* [Textabschnitt]

Moin und danke für die schnelle Rückmeldung ,
ich hatte versucht, die Schaltung richtig einzustellen und habe mir die Funktionsweise der Schrauben mit Hilfe von Videos erklären lassen. Selbst auf dem kleinsten oder größten Ritzel haben die Schrauben nichts mehr bewirkt. In der Form lässt sich die Schaltung nicht mehr so einstellen, dass alle Ritzel problemlos erreicht werden.
Aktuell ist es so, dass der Lütte gerne im 5. fährt. Wenn man dann doch mal in den 6. schalten möchte, muss man gleich zwei mal klicken und wieder ein mal zurück gehen.

Es ist jetzt auch nicht gerade so, dass ich gesagt habe, er solle das Fahrrad möglichst auf das Schaltwerk werfen . Es kann halt nur mal passieren, gerade wenn man auf einer Geländestrecke mal stürzt.


----------



## Etienne83 (8. Juli 2021)

joglo schrieb:


> Hi, leider ist das Bild von der Perspektive etwas schlecht gewählt.

* [Zu erledigende Aufgaben]
1/ Was muss man laut dem Textabschnitt über die Fahrradschaltung tun, um in den 6. Gang zu schalten?
2/ Setze den Textabschnitt über die Fahrradschaltung im Anschluss an seinen letzten Satz fort.

* [Aufgeführte Einträge]
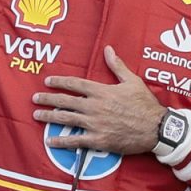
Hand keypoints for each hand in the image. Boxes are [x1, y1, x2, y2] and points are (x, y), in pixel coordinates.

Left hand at [33, 47, 166, 154]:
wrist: (156, 128)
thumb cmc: (145, 104)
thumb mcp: (133, 81)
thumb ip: (117, 66)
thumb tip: (108, 49)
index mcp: (102, 91)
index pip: (75, 84)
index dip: (59, 82)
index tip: (47, 81)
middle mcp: (94, 107)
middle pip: (65, 101)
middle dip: (48, 99)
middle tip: (35, 99)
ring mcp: (95, 124)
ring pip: (66, 119)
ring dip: (49, 117)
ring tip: (37, 115)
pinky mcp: (98, 140)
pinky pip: (75, 141)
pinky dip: (61, 141)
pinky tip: (50, 140)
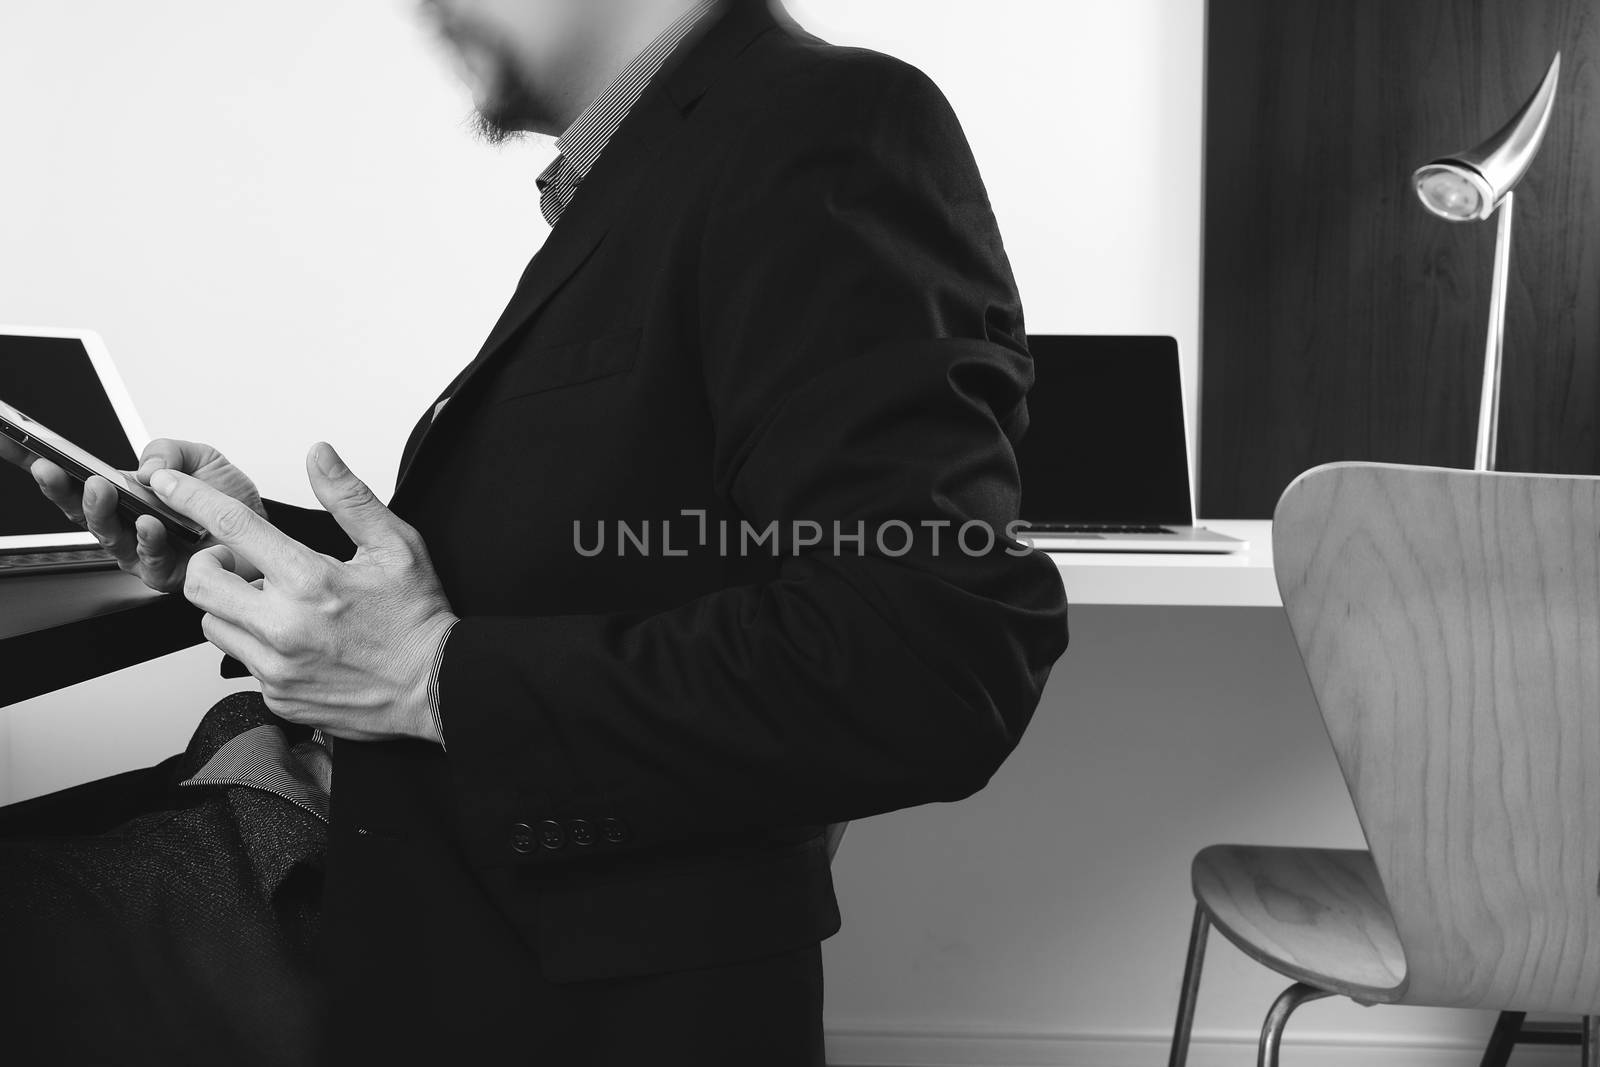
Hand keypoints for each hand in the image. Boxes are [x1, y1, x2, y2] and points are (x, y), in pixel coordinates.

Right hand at [0, 435, 263, 594]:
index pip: (75, 480)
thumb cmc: (231, 502)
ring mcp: (142, 552)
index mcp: (127, 495)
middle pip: (78, 511)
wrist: (267, 535)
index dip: (44, 466)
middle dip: (61, 489)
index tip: (14, 443)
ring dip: (100, 511)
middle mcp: (127, 525)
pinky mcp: (166, 576)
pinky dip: (148, 540)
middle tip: (55, 469)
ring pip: (108, 536)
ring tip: (101, 490)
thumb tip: (148, 466)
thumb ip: (171, 452)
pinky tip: (149, 523)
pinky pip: (150, 561)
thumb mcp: (203, 459)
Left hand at [150, 442, 457, 743]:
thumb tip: (319, 457)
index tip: (169, 485)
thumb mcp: (396, 546)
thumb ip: (350, 498)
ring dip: (231, 607)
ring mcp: (276, 666)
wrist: (434, 687)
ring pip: (213, 625)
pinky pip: (242, 661)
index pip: (233, 526)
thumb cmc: (417, 618)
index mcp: (310, 581)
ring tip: (274, 604)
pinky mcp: (277, 695)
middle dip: (210, 563)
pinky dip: (257, 645)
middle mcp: (284, 626)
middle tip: (242, 563)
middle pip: (200, 583)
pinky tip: (296, 641)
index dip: (193, 498)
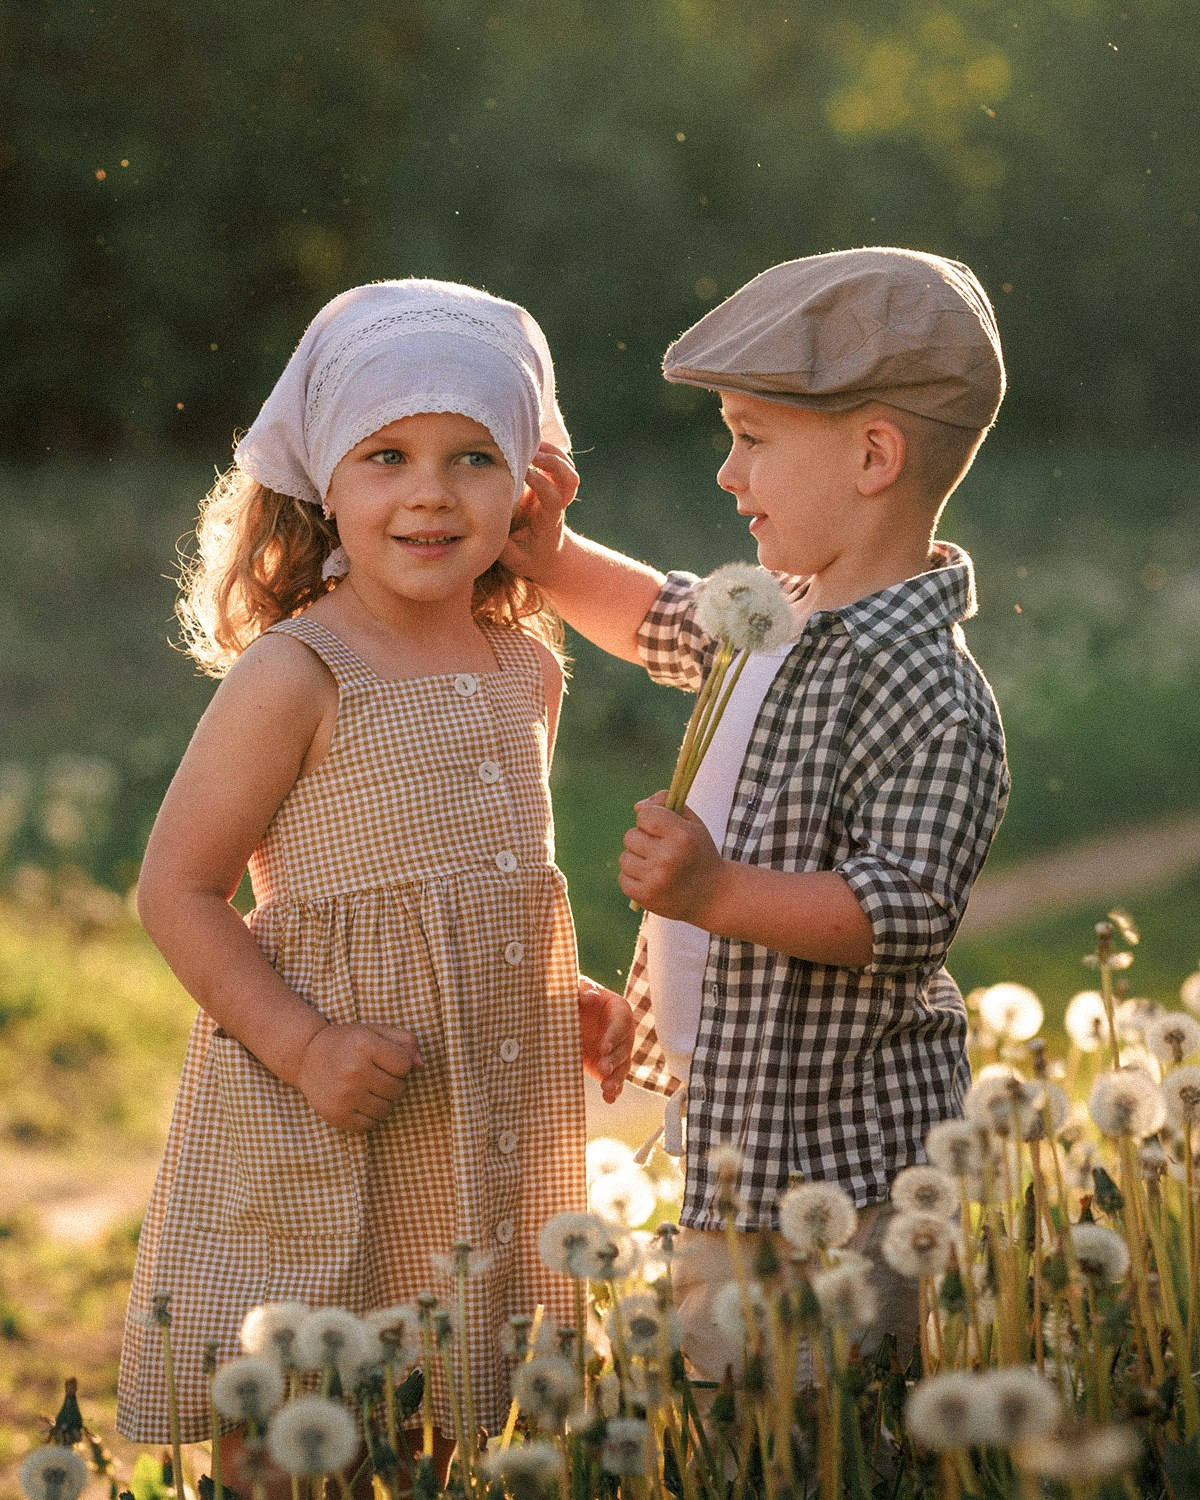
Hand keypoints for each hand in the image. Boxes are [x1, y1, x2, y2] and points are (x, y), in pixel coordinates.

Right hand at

* [Lösungen der Aufgaben]
1/ Man muss zweimal klicken und dann wieder einmal zurückgehen.

2/
> Mach doch mal bitte ein Foto von hinten.
> Der Käfig (zwischen den Ketten-Umlenkrollen) soll von hinten betrachtet genau vertikal verlaufen.
> D.h. Du musst so draufschauen wie in der irgendwo im Internet ausgeliehenen Grafik unten:
> ...


Du hast Recht, es sieht wirklich so aus, als wäre das Rad da ordentlich drauf gesemmelt. Ich war kurz bei einem Fahrradladen. Der Mechaniker meinte, dass das Auge tatsächlich in Ordnung aussieht und nur das Schaltwerk verbogen ist. Er schafft es aber gerade nicht, genauer drauf zu schauen.
Auf jeden Fall sieht es real so aus, wie auf dem -90° Bild dargestellt, jedoch nicht durch die Schrägstellung des Auges, aber durch die Biegung im Werk.
Und es ist, wie du sagst, die Schaltbarkeit ist durchaus verbesserungswürdig 

Ein bisschen hatte ich mich hier bereits durchs Forum geblättert. Eine Lösung eines Mitgliedes hier, das das gleiche Fahrrad für seine Sohn hat, hat ein ZEE Schaltwerk verbaut und ist sehr zufrieden. Ich vermute, da bin ich mit der Gesamtinvestition schnell im dreistelligen Bereich. 
Aber gut, das Fahrrad wird bestimmt noch 1,5 Jahre im Betrieb sein und soll ja viel Freude bereiten.

Schönen Abend an alle

Achja, hier noch ein paar weitere Bilder, die ich vor ein paar Tagen gemacht habe. Müsste noch mal bessere, bzw. die geforderten Bilder nachschieben.


----------



## Etienne83 (8. Juli 2021)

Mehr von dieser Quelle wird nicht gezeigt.